Intellifit maintains that its technology is completely safe, but concedes that some retailers—including Lane Bryant—discourage or prevent the scanning of someone who is pregnant or who has a pacemaker.

Gribbin dismisses those retailers’ concerns as just legal protection.

"Our technology is not X-ray. We use low-power radio waves, very similar to cell phones, expect that our radio waves are one-thousandth the power of a cell phone," Gribbin said, adding that "a cell phone is generally next to your head, and we're about 2 feet away from you."

Today, the system's results can only be seen on the computer printouts, but Intellifit plans to have those available to scanned consumers on their Web site in about two weeks, Gribbin said.
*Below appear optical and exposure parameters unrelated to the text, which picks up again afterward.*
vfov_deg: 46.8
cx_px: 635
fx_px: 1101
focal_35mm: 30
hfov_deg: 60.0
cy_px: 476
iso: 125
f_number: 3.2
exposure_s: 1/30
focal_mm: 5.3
After the consumer is scanned, the data is saved in an XML file, and a wireless modem uploads those XML files to a Dell server at Intellifit headquarters once every 24 hours.
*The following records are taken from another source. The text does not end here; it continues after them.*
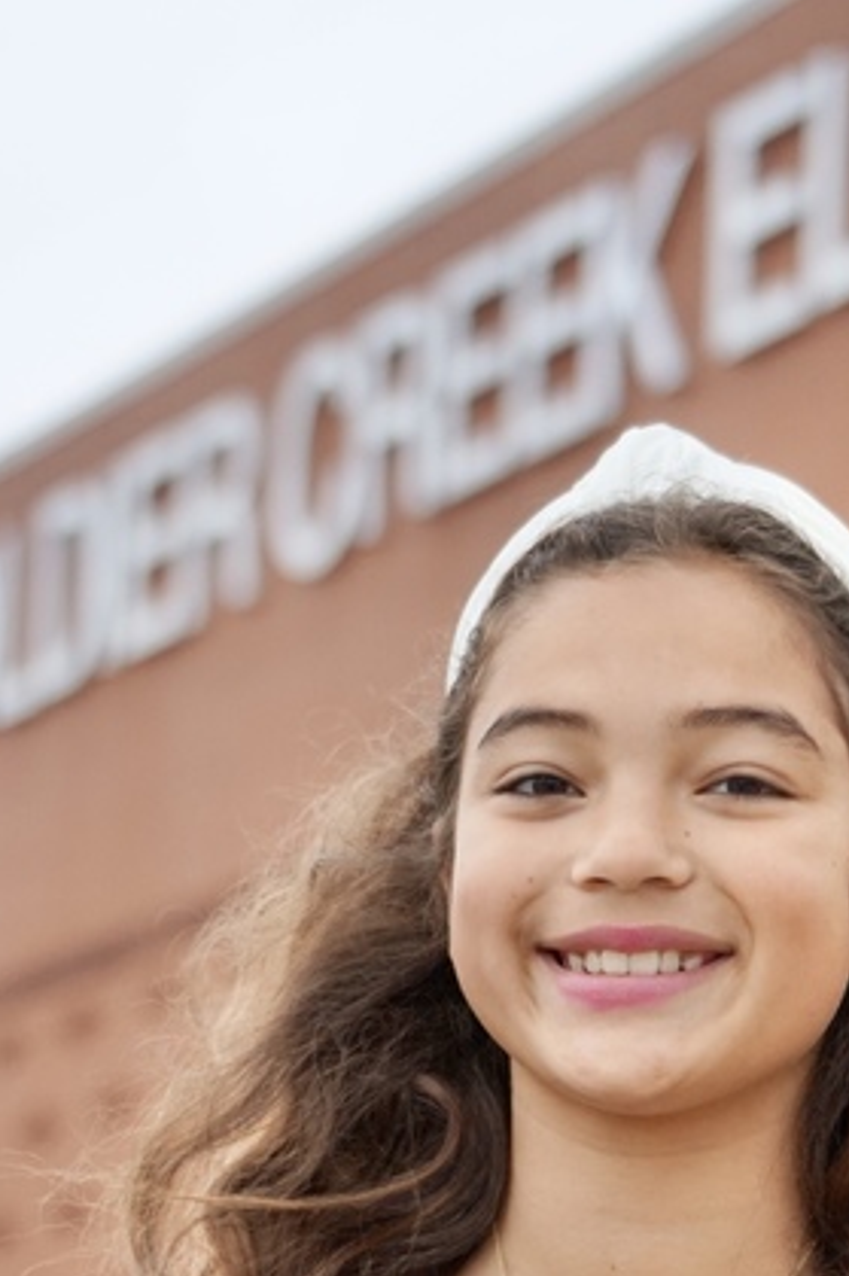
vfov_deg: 11.5
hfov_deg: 7.8
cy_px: 1361
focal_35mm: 176
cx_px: 768
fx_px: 6231
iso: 640
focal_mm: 72
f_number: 4.5
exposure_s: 1/160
The final uploaded XML file is only one or two kilobits, which is a lot less than the original 200,000 data-point 3-D hologram that typically needs about 80 MB of space.

That's how the consumer's measurements are collected. To gather the precise sizing for various garments from many apparel companies, client manufacturers send Intellifit their product specification sheets on garments.
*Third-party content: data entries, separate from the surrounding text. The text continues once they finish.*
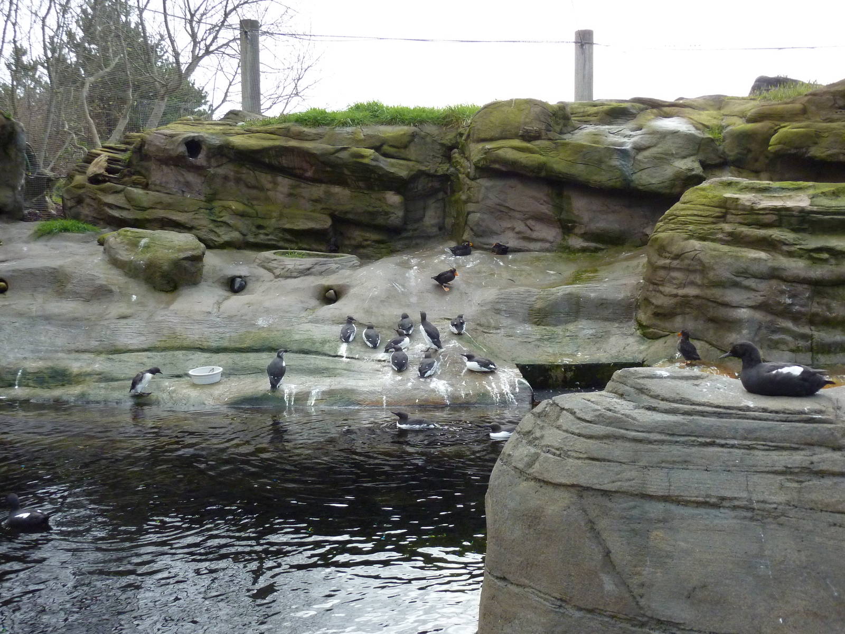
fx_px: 781
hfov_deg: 56.8
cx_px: 422
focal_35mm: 32
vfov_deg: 44.2
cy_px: 317
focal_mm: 5.3
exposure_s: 1/500
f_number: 3.5
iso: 320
"Every brand has its own fit specification. A 10 from Jones is not the same as a 10 from Liz," Gribbin said.

The only place where there is still margin for error is what the industry dubs sewing tolerances, which can run a half-inch in either direction.

"We're 90 percent (accurate) about the sizes and the styles and the brands that will fit you best."

Gribbin pledges that the identity of consumers will never be revealed, but information will be released in an anonymous, aggregated manner to retail and manufacturing clients.

"They might want a report for women between 35 and 40 years of age in a plus size in certain ZIP codes," he said, and Intellifit would provide tons of sizing specs from its database of matching consumers.